Cerise sur le gâteau, l'aéroport Djerba Zarzis a ouvert ses portes devant la première édition du Salon international de l'aéronautique et de la défense (IADE Tunisie) du 4 au 8 mars dernier avec la participation de plus de 200 entreprises exposantes du monde entier sans compter le grand nombre de délégations représentant les pays de l'Afrique, le Moyen-Orient et des experts en matière d'aéronautique et de défense. Ils sont venus de pays frappés pleinement par le Covid-19 comme la France, les États-Unis d'Amérique, l'Angleterre. Entre le 21 janvier et le 31 mars 2020, c'est à- dire au moment de l'accueil de notre pays de ce Salon international, plus de 52 mille cas de Covid-19 ont été confirmés en France et 4503 décès enregistrés dans les hôpitaux. Aux USA, pays qui a pris part au Salon et où la pandémie s'aggrave d'un jour à l'autre, plus de 245 mille cas de contaminations et plus de 6 mille décès sont enregistrés.

L'Etat d'urgence de santé internationale déclaré par l'OMS depuis le 30 janvier 2020 n'a pas incité plusieurs pays, dont la Tunisie, à prendre les choses au sérieux en raison notamment d'enjeux économiques. A cette date, six personnes seulement ont été contaminées en France mais pas de cas de décès déclarés. En Tunisie, aucune contamination n'est à déplorer, mais le virus circulait déjà dans les deux sens. En déclarant que la menace était élevée à l'échelle internationale, l'OMS a averti sur son site officiel que « tous les pays doivent être prêts à prendre des mesures pour endiguer l'épidémie, notamment par une surveillance active, un dépistage précoce, l'isolement et la prise en charge des cas».

Durant le début de la propagation du coronavirus partout dans le monde, la Tunisie était toujours dirigée par un gouvernement de transition, celui de Youssef Chahed, et un ministre de Santé intérimaire, Sonia Ben Cheikh. Au début du mois de janvier 2020, et après un long débat à l'ARP, le gouvernement de Habib Jemli est tombé et les débats et tractations sont relancés pour la constitution d'une nouvelle équipe gouvernementale. Ce n'est qu'à la fin du mois de février que le pays se dote d'un nouveau gouvernement, celui de Elyes Fakhfakh qui ne s'est pas encore mis pleinement au travail pour les raisons qui s'apparentent aujourd'hui à une lapalissade.

Rien ne sert de courir, il faut partir à point. Premiers vers dans le Lièvre et la Tortue de La Fontaine, propres à éclairer notre lanterne. L'Etat a pris beaucoup de retard comme en témoigne ce passage trop rapide du premier au second puis au troisième stade au niveau des mesures prises contre la propagation du corona- virus. On ne sait pas de quoi de- main sera fait .C'est ce qui semble se dégager de l'entretien accordé par le chef du gouvernement, Elyes Fakhfakh, avant-hier.

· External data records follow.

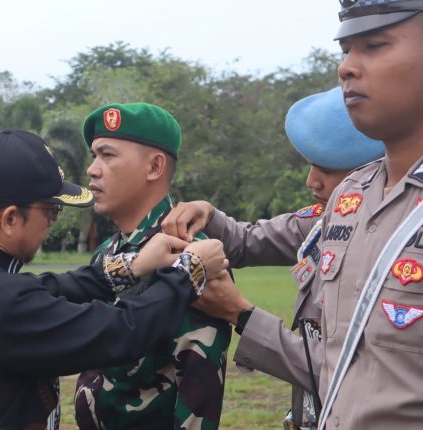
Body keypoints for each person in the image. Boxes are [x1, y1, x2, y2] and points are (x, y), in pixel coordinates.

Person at [180, 2, 423, 428]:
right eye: (346, 50)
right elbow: (339, 368)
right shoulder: (352, 197)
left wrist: (243, 314)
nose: (346, 68)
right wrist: (207, 213)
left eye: (374, 45)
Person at [0, 129, 232, 430]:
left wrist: (132, 265)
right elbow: (121, 332)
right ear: (10, 219)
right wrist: (189, 271)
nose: (52, 223)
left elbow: (43, 289)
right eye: (51, 211)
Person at [162, 87, 384, 429]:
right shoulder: (328, 220)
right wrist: (208, 213)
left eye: (327, 169)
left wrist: (240, 313)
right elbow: (247, 241)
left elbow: (349, 373)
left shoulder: (395, 246)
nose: (311, 181)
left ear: (373, 171)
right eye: (311, 166)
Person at [74, 102, 231, 430]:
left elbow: (197, 394)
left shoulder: (190, 255)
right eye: (94, 156)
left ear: (155, 167)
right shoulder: (107, 252)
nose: (92, 169)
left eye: (107, 155)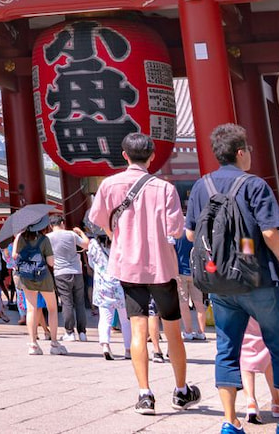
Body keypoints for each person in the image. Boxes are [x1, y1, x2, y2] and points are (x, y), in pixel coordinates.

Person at [184, 123, 279, 434]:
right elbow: (270, 232)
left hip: (220, 282)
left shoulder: (202, 187)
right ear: (241, 152)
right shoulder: (255, 185)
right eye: (250, 150)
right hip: (257, 278)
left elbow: (190, 233)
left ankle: (230, 422)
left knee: (227, 348)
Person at [90, 131, 200, 414]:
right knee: (172, 330)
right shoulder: (164, 189)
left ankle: (145, 394)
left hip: (128, 266)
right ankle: (180, 390)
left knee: (138, 329)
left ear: (124, 155)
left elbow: (98, 221)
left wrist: (117, 234)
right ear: (152, 156)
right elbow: (176, 230)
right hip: (160, 266)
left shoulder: (109, 185)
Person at [11, 227, 64, 356]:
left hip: (27, 276)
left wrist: (17, 238)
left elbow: (14, 256)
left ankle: (33, 344)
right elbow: (51, 262)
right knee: (52, 309)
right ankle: (54, 343)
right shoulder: (44, 239)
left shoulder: (20, 238)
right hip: (43, 277)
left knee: (31, 309)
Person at [88, 230, 129, 361]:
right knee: (125, 319)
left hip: (102, 283)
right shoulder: (120, 240)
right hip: (120, 283)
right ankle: (128, 349)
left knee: (105, 317)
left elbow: (91, 263)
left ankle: (105, 345)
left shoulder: (93, 243)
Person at [47, 216, 90, 340]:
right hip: (76, 271)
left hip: (60, 272)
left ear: (51, 226)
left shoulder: (48, 238)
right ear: (62, 223)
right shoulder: (71, 234)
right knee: (80, 302)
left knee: (67, 303)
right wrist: (81, 232)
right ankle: (82, 333)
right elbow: (87, 244)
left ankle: (70, 332)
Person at [173, 231, 207, 342]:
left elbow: (173, 254)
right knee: (199, 304)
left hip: (180, 272)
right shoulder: (195, 235)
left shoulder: (176, 236)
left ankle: (188, 331)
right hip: (195, 272)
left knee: (183, 304)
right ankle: (201, 332)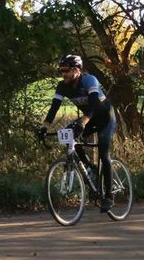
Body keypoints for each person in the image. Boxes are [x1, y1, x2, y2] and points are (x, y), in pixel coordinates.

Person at [39, 54, 116, 212]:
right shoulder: (62, 86)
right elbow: (54, 108)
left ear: (76, 70)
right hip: (90, 118)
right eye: (61, 71)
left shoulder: (89, 80)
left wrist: (83, 121)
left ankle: (109, 196)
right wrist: (44, 127)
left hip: (105, 117)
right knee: (70, 135)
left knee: (103, 152)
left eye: (66, 71)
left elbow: (94, 105)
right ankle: (90, 167)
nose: (63, 74)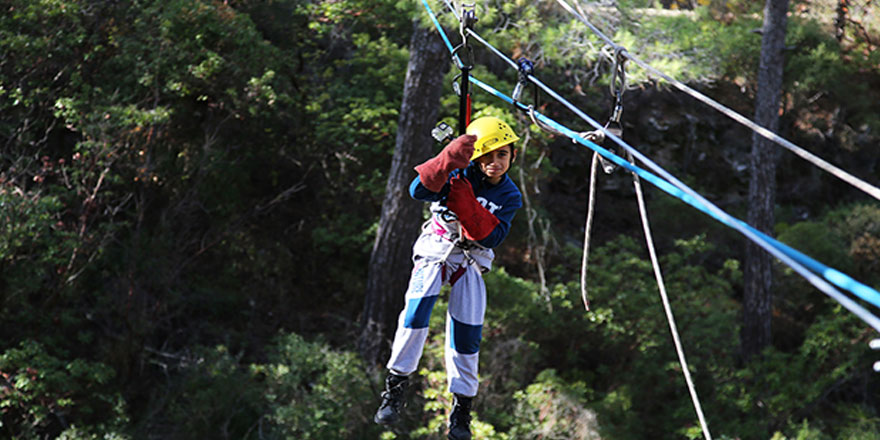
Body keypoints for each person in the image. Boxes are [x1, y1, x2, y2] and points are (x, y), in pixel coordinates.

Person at [373, 116, 523, 440]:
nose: (494, 163)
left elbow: (493, 237)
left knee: (467, 335)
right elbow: (417, 190)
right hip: (437, 246)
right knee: (415, 315)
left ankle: (461, 412)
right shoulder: (458, 169)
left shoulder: (510, 195)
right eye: (486, 156)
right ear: (475, 156)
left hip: (471, 257)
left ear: (512, 156)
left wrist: (468, 205)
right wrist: (445, 162)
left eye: (502, 155)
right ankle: (396, 387)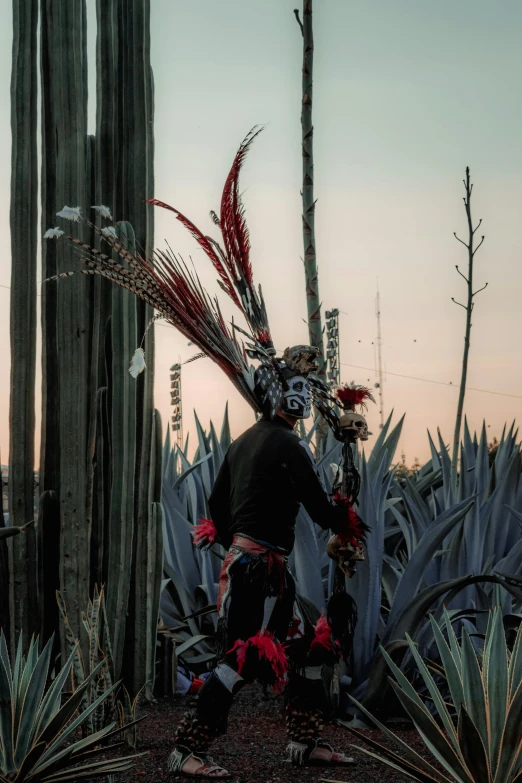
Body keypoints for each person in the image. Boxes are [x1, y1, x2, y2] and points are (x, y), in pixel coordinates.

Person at [167, 348, 368, 779]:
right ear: (277, 394)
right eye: (297, 389)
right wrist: (345, 514)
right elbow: (319, 510)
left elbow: (216, 505)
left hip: (260, 568)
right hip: (257, 570)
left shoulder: (242, 443)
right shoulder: (289, 444)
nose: (305, 398)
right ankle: (186, 750)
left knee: (306, 650)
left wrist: (236, 545)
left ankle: (305, 741)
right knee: (238, 660)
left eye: (306, 389)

Entre-temps, le ministère de la Santé a lancé un appel aux médecins internes ayant effectué et parachevé leurs stages à fournir leurs services de soins dans le cadre du contrat de prestation de services. Une décision qui vise à renforcer les efforts dudit ministère en ces circonstances difficiles et dans le but de garantir la continuité des services médicaux dans les différentes structures hospitalières.